→ **やること**:
1: 本文を読み、次の問いに一つずつ答えよ。
(a) 父の口癖は何だったか。
(b) マヤは何歳何ヶ月になっているか。
(c) 男ちっちをスマホのカメラに収められなかったのは、何をしている間にちっちが終わったからか。
2: 本文でかぎかっこ「」に囲まれている語句を、出てくる順にすべて書き出すこと。
3: 本文から、"マヤ 2020年7月9日夜"で始まり"だが、昨夜のちっちは一味違った。"で終わる部分を、終わりの語句も含めて一字も変えずに抜き出すこと。

+++ 本文

2020年7月9日(木)

(「愛しのマーヤ」は父の口癖だった。激怒症候群で若い頃は猛烈な噛み犬だったマヤに父はいつも噛まれていた。
それでも血の滲んだ包帯を巻いた手で犬の頭を撫でながら「愛しのマーヤ!」と呼びかけていた父の声が今なお鮮明に蘇る。)

マヤ 2020年7月9日夜

昨日私は幸せだった。何度思い出し笑いをしただろう。笑う度に温かい泡みたいな感情が胸の奥から浮き上がってきて、もっと幸せになった。

この幸福感をもたらしたのはマヤだった。
昨夜の朝5時、突然パンティングを始めた犬をいつものように抱き起こし(便意、尿意をもよおすとハァハァとパンティングするのはマヤの癖なのだ)ペットシーツを敷き詰めたトイレの場所に連れて行った。そうしてひとしきりぐるぐる回った末にちっちするのを、眠い目をこすりながら見守るのは私たちの日課なのだ。

だが、昨夜のちっちは一味違った。
慎重にぐるぐる回って腰の落とし所を探っているマヤを「眠いのにさっさとしてくれないかな」とちょっと苛立ちながら眺めていると……奇跡が起こった。
なんと、マヤが片足を上げて「男ちっち」をしたではないか!

最後に男ちっちを見たのはいつだったろう。半年前?いや、今年に入ってからは見ていないかもしれない。
急速に足腰の弱りつつあるマヤは、「女ちっち」ですら足元がおぼつかず、トイレ排尿もいつまでできるやら……と心配になるくらいなのに、男ちっち!それも足が地面から5センチほど離れた、それは見事な男ちっち!

予想外のできごとに泡を食ってスマホに飛びつき、カメラに収めようとした。
だが、スマホを立ち上げてパスワードを入力する間にちっち終了。ああ無情……。パスワードなんぞ設定していた己を呪った。

奇跡の男ちっちの記録を取ることは叶わなかった。だが、予想だにしなかった見事な足上げはこの両眼にしかと焼き付けた。
17歳5ヶ月にもなってまだ主人を喜ばせてくれるなんて、なんて可愛い犬だろう!もう、愛しくて愛しくて、愛が溢れて胸がはちきれそうだった。

こちらは今年の4月撮影の女ちっち。
排尿時、おしっぽが「ピーン」となるのがもう可愛くてたまらない。マヤがおしっこする時はヘボピーと声を合わせて「ピーン!!」と合いの手を入れてやるのだよ。
神妙な顔で女ちっち。
マヤちっち
こちらは去年?の男ちっち。昨夜のちっちはこのレベルで足が上がっていたから度肝を抜かれた。

++++++
+++ 提供情報

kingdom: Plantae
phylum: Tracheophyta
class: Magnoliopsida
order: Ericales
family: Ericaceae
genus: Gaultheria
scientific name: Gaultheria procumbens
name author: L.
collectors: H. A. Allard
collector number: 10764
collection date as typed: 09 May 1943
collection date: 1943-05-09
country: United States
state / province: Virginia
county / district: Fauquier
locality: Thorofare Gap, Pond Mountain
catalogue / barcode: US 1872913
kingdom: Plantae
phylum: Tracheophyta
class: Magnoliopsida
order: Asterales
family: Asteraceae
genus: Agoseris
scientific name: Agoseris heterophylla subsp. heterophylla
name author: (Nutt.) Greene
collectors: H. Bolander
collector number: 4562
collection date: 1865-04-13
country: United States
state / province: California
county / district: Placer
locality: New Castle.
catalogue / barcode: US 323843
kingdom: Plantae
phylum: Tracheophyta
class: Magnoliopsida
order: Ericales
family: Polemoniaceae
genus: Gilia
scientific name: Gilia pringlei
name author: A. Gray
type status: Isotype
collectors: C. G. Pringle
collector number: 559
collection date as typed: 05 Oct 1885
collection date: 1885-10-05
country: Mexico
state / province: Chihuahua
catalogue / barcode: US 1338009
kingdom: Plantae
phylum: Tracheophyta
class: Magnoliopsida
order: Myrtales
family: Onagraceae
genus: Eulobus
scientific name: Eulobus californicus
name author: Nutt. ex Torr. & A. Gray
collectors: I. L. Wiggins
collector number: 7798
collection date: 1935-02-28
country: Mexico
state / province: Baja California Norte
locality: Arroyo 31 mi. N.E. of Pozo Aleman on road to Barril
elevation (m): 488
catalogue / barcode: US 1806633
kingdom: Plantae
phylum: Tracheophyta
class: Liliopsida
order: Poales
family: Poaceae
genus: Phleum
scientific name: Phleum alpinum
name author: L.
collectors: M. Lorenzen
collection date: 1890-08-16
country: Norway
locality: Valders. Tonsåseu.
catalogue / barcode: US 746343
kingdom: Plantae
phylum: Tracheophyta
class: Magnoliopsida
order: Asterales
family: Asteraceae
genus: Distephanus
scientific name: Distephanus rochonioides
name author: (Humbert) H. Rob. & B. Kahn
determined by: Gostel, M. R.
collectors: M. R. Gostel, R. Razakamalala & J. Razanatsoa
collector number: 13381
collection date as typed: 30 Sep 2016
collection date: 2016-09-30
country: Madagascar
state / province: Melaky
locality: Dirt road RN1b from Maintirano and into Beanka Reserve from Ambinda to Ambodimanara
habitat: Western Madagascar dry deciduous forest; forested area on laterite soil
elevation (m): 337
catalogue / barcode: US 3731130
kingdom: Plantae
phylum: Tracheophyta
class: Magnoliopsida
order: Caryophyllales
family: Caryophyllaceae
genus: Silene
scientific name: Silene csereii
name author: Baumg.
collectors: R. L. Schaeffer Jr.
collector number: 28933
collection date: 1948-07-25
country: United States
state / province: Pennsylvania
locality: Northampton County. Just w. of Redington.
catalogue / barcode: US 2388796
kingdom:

++++++

→ **課題ごとの解答**:
1:
(a) 「愛しのマーヤ」
(b) 17歳5ヶ月
(c) スマホを立ち上げてパスワードを入力している間

2:
「愛しのマーヤ」
「愛しのマーヤ!」
「眠いのにさっさとしてくれないかな」
「男ちっち」
「女ちっち」
「ピーン」
「ピーン!!」

3:
マヤ 2020年7月9日夜

昨日私は幸せだった。何度思い出し笑いをしただろう。笑う度に温かい泡みたいな感情が胸の奥から浮き上がってきて、もっと幸せになった。

この幸福感をもたらしたのはマヤだった。
昨夜の朝5時、突然パンティングを始めた犬をいつものように抱き起こし(便意、尿意をもよおすとハァハァとパンティングするのはマヤの癖なのだ)ペットシーツを敷き詰めたトイレの場所に連れて行った。そうしてひとしきりぐるぐる回った末にちっちするのを、眠い目をこすりながら見守るのは私たちの日課なのだ。

だが、昨夜のちっちは一味違った。